* [Problem]:
Repeat the lines below exactly as written, please, from the line with "2. Teorías objetivas" to the line with "Las teorías mixtas se refieren a que", both lines included, and no others.

Data items

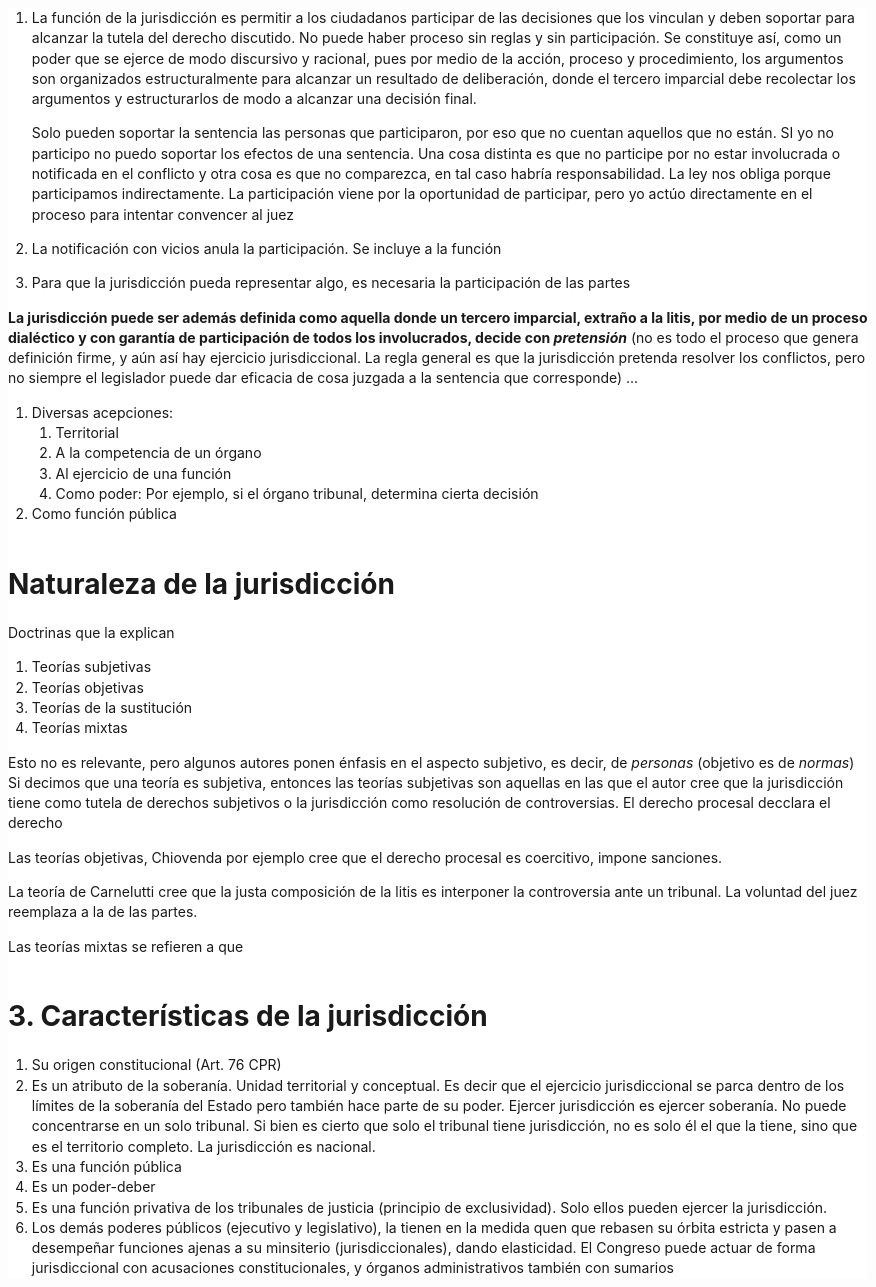 1. La función de la jurisdicción es permitir a los ciudadanos participar de las decisiones que los vinculan y deben soportar para alcanzar la tutela del derecho discutido. No puede haber proceso sin reglas y sin participación. Se constituye así, como un poder que se ejerce de modo discursivo y racional, pues por medio de la acción, proceso y procedimiento, los argumentos son organizados estructuralmente para alcanzar un resultado de deliberación, donde el tercero imparcial debe recolectar los argumentos y estructurarlos de modo a alcanzar una decisión final.
   
   Solo pueden soportar la sentencia las personas que participaron, por eso que no cuentan aquellos que no están. SI yo no participo no puedo soportar los efectos de una sentencia. Una cosa distinta es que no participe por no estar involucrada o notificada en el conflicto y otra cosa es que no comparezca, en tal caso habría responsabilidad. La ley nos obliga porque participamos indirectamente. La participación viene por la oportunidad de participar, pero yo actúo directamente en el proceso para intentar convencer al juez
2. La notificación con vicios anula la participación. Se incluye a la función
3. Para que la jurisdicción pueda representar algo, es necesaria la participación de las partes

**La jurisdicción puede ser además definida como aquella donde un tercero imparcial, extraño a la litis, por medio de un proceso dialéctico y con garantía de participación de todos los involucrados, decide con *pretensión*** (no es todo el proceso que genera definición firme, y aún así hay ejercicio jurisdiccional. La regla general es que la jurisdicción pretenda resolver los conflictos, pero no siempre el legislador puede dar eficacia de cosa juzgada a la sentencia que corresponde) ...

1. Diversas acepciones:
	1. Territorial
	2. A la competencia de un órgano
	3. Al ejercicio de una función
	4. Como poder: Por ejemplo, si el órgano tribunal, determina cierta decisión
2. Como función pública
# Naturaleza de la jurisdicción

Doctrinas que la explican
1. Teorías subjetivas
2. Teorías objetivas
3. Teorías de la sustitución
4. Teorías mixtas

Esto no es relevante, pero algunos autores ponen énfasis en el aspecto subjetivo, es decir, de *personas* (objetivo es de *normas*) Si decimos que una teoría es subjetiva, entonces las teorías subjetivas son aquellas en las que el autor cree que la jurisdicción tiene como tutela de derechos subjetivos o la jurisdicción como resolución de controversias. El derecho procesal decclara el derecho

Las teorías objetivas, Chiovenda por ejemplo cree que el derecho procesal es coercitivo, impone sanciones.

La teoría de Carnelutti cree que la justa composición de la litis es interponer la controversia ante un tribunal. La voluntad del juez reemplaza a la de las partes.

Las teorías mixtas se refieren a que 

# 3. Características de la jurisdicción

1. Su origen constitucional (Art. 76 CPR)
2. Es un atributo de la soberanía. Unidad territorial y conceptual. Es decir que el ejercicio jurisdiccional se parca dentro de los límites de la soberanía del Estado pero también hace parte de su poder. Ejercer jurisdicción es ejercer soberanía. No puede concentrarse en un solo tribunal. Si bien es cierto que solo el tribunal tiene jurisdicción, no es solo él el que la tiene, sino que es el territorio completo. La jurisdicción es nacional. 
3. Es una función pública
4. Es un poder-deber
5. Es una función privativa de los tribunales de justicia (principio de exclusividad). Solo ellos pueden ejercer la jurisdicción.
6. Los demás poderes públicos (ejecutivo y legislativo), la tienen en la medida quen que rebasen su órbita estricta y pasen a desempeñar funciones ajenas a su minsiterio (jurisdiccionales), dando elasticidad. El Congreso puede actuar de forma jurisdiccional con acusaciones constitucionales, y órganos administrativos también con sumarios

* [Solved problem]:
2. Teorías objetivas
3. Teorías de la sustitución
4. Teorías mixtas

Esto no es relevante, pero algunos autores ponen énfasis en el aspecto subjetivo, es decir, de *personas* (objetivo es de *normas*) Si decimos que una teoría es subjetiva, entonces las teorías subjetivas son aquellas en las que el autor cree que la jurisdicción tiene como tutela de derechos subjetivos o la jurisdicción como resolución de controversias. El derecho procesal decclara el derecho

Las teorías objetivas, Chiovenda por ejemplo cree que el derecho procesal es coercitivo, impone sanciones.

La teoría de Carnelutti cree que la justa composición de la litis es interponer la controversia ante un tribunal. La voluntad del juez reemplaza a la de las partes.

Las teorías mixtas se refieren a que 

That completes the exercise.